(Extracted records)
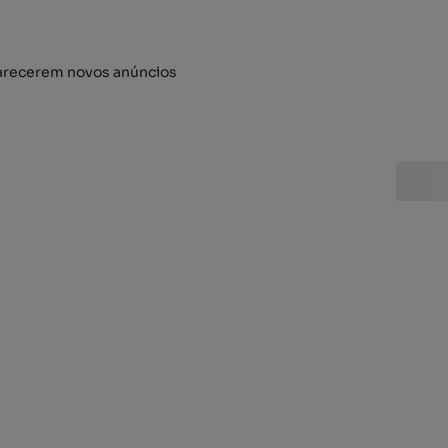
arecerem novos anúncios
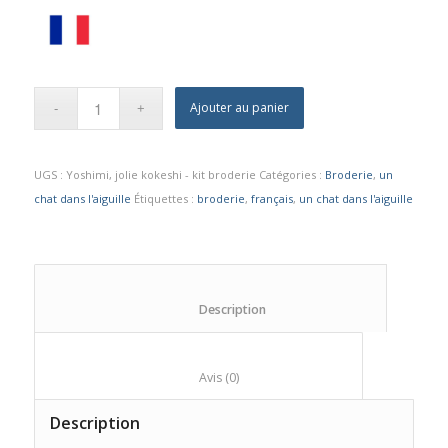
Ajouter au panier
UGS :
Yoshimi, jolie kokeshi - kit broderie
Catégories :
Broderie
,
un
chat dans l'aiguille
Étiquettes :
broderie
,
français
,
un chat dans l'aiguille
						Description					
						Avis (0)					
Description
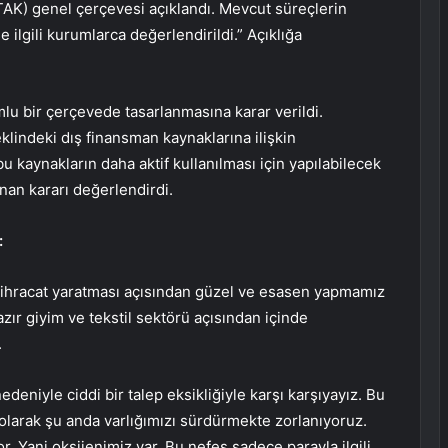
AK) genel çerçevesi açıklandı. Mevcut süreçlerin
e ilgili kurumlarca değerlendirildi.” Açıklığa
u bir çerçevede tasarlanmasına karar verildi.
klindeki dış finansman kaynaklarına ilişkin
 kaynakların daha aktif kullanılması için yapılabilecek
ınan kararı değerlendirdi.
:
e ihracat yaratması açısından güzel ve esasen yapmamız
zır giyim ve tekstil sektörü açısından içinde
.
edeniyle ciddi bir talep eksikliğiyle karşı karşıyayız. Bu
a olarak şu anda varlığımızı sürdürmekte zorlanıyoruz.
. Yani oksijenimiz var. Bu nefes sadece parayla ilgili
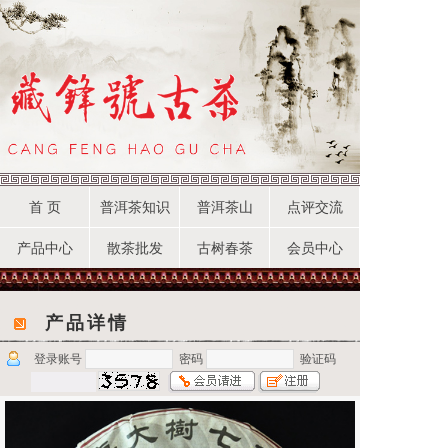
首 页
普洱茶知识
普洱茶山
点评交流
产品中心
散茶批发
古树春茶
会员中心
产品详情
登录账号
密码
验证码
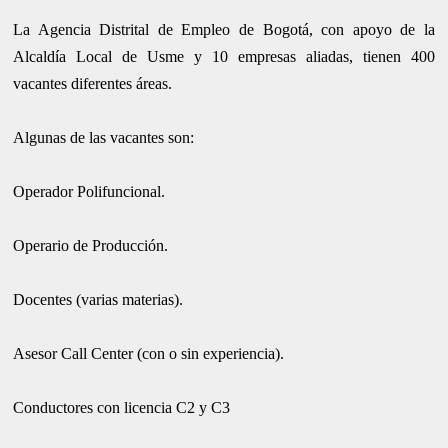
La Agencia Distrital de Empleo de Bogotá, con apoyo de la
Alcaldía Local de Usme y 10 empresas aliadas, tienen 400
vacantes diferentes áreas.
Algunas de las vacantes son:
Operador Polifuncional.
Operario de Producción.
Docentes (varias materias).
Asesor Call Center (con o sin experiencia).
Conductores con licencia C2 y C3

TASK OBJECTIVE - Return the records word for word, leaving every picture out of the copy.

REPLY -
arecerem novos anúncios
Ajouter au panier
UGS :
Yoshimi, jolie kokeshi - kit broderie
Catégories :
Broderie
,
un
chat dans l'aiguille
Étiquettes :
broderie
,
français
,
un chat dans l'aiguille
						Description					
						Avis (0)					
Description
AK) genel çerçevesi açıklandı. Mevcut süreçlerin
e ilgili kurumlarca değerlendirildi.” Açıklığa
u bir çerçevede tasarlanmasına karar verildi.
klindeki dış finansman kaynaklarına ilişkin
 kaynakların daha aktif kullanılması için yapılabilecek
ınan kararı değerlendirdi.
:
e ihracat yaratması açısından güzel ve esasen yapmamız
zır giyim ve tekstil sektörü açısından içinde
.
edeniyle ciddi bir talep eksikliğiyle karşı karşıyayız. Bu
a olarak şu anda varlığımızı sürdürmekte zorlanıyoruz.
. Yani oksijenimiz var. Bu nefes sadece parayla ilgili
首 页
普洱茶知识
普洱茶山
点评交流
产品中心
散茶批发
古树春茶
会员中心
产品详情
登录账号
密码
验证码
La Agencia Distrital de Empleo de Bogotá, con apoyo de la
Alcaldía Local de Usme y 10 empresas aliadas, tienen 400
vacantes diferentes áreas.
Algunas de las vacantes son:
Operador Polifuncional.
Operario de Producción.
Docentes (varias materias).
Asesor Call Center (con o sin experiencia).
Conductores con licencia C2 y C3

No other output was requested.